Prompt. An exact copy of all the data below is needed, without its pictures.

[Dataset extract — start]

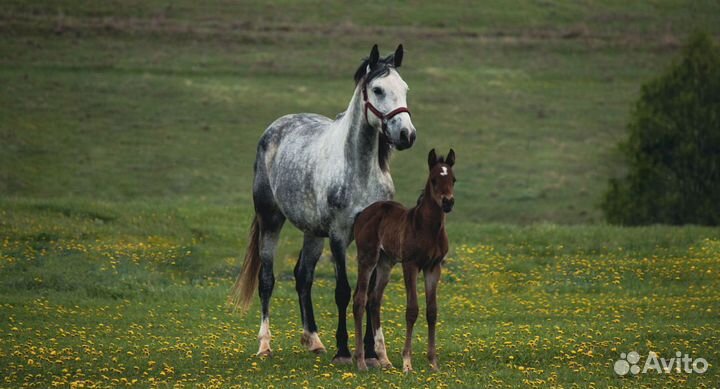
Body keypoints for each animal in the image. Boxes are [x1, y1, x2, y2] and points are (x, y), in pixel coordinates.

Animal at [232, 44, 416, 362]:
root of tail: (277, 126)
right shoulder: (339, 236)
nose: (406, 135)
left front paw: (373, 352)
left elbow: (370, 293)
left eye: (403, 88)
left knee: (303, 276)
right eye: (378, 89)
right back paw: (265, 345)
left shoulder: (372, 237)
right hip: (271, 221)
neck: (359, 169)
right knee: (266, 280)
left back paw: (314, 340)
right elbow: (343, 290)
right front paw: (344, 350)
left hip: (313, 233)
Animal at [352, 148, 456, 370]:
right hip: (368, 258)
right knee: (360, 299)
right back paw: (361, 362)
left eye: (453, 179)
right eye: (434, 180)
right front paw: (407, 362)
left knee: (374, 300)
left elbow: (432, 311)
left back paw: (384, 359)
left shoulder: (433, 267)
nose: (448, 202)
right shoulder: (411, 264)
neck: (428, 228)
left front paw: (433, 363)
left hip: (385, 263)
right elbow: (412, 309)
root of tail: (363, 213)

[Dataset extract — finish]

Exercise result.
Body keypoints for each animal in the image. Boxes are [x1, y1, x2, y2] and points are (x, y), in pixel coordinates.

Animal at [232, 44, 416, 362]:
root of tail: (277, 126)
right shoulder: (339, 236)
nose: (406, 135)
left front paw: (373, 352)
left elbow: (370, 293)
left eye: (403, 88)
left knee: (303, 276)
right eye: (378, 89)
right back paw: (265, 345)
left shoulder: (372, 237)
right hip: (271, 221)
neck: (359, 169)
right knee: (266, 280)
left back paw: (314, 340)
right elbow: (343, 290)
right front paw: (344, 350)
left hip: (313, 233)
Animal at [352, 148, 456, 370]:
right hip: (368, 258)
right knee: (360, 299)
right back paw: (361, 362)
left eye: (453, 179)
right eye: (434, 180)
right front paw: (407, 362)
left knee: (374, 300)
left elbow: (432, 311)
left back paw: (384, 359)
left shoulder: (433, 267)
nose: (448, 202)
right shoulder: (411, 264)
neck: (428, 228)
left front paw: (433, 363)
left hip: (385, 263)
right elbow: (412, 309)
root of tail: (363, 213)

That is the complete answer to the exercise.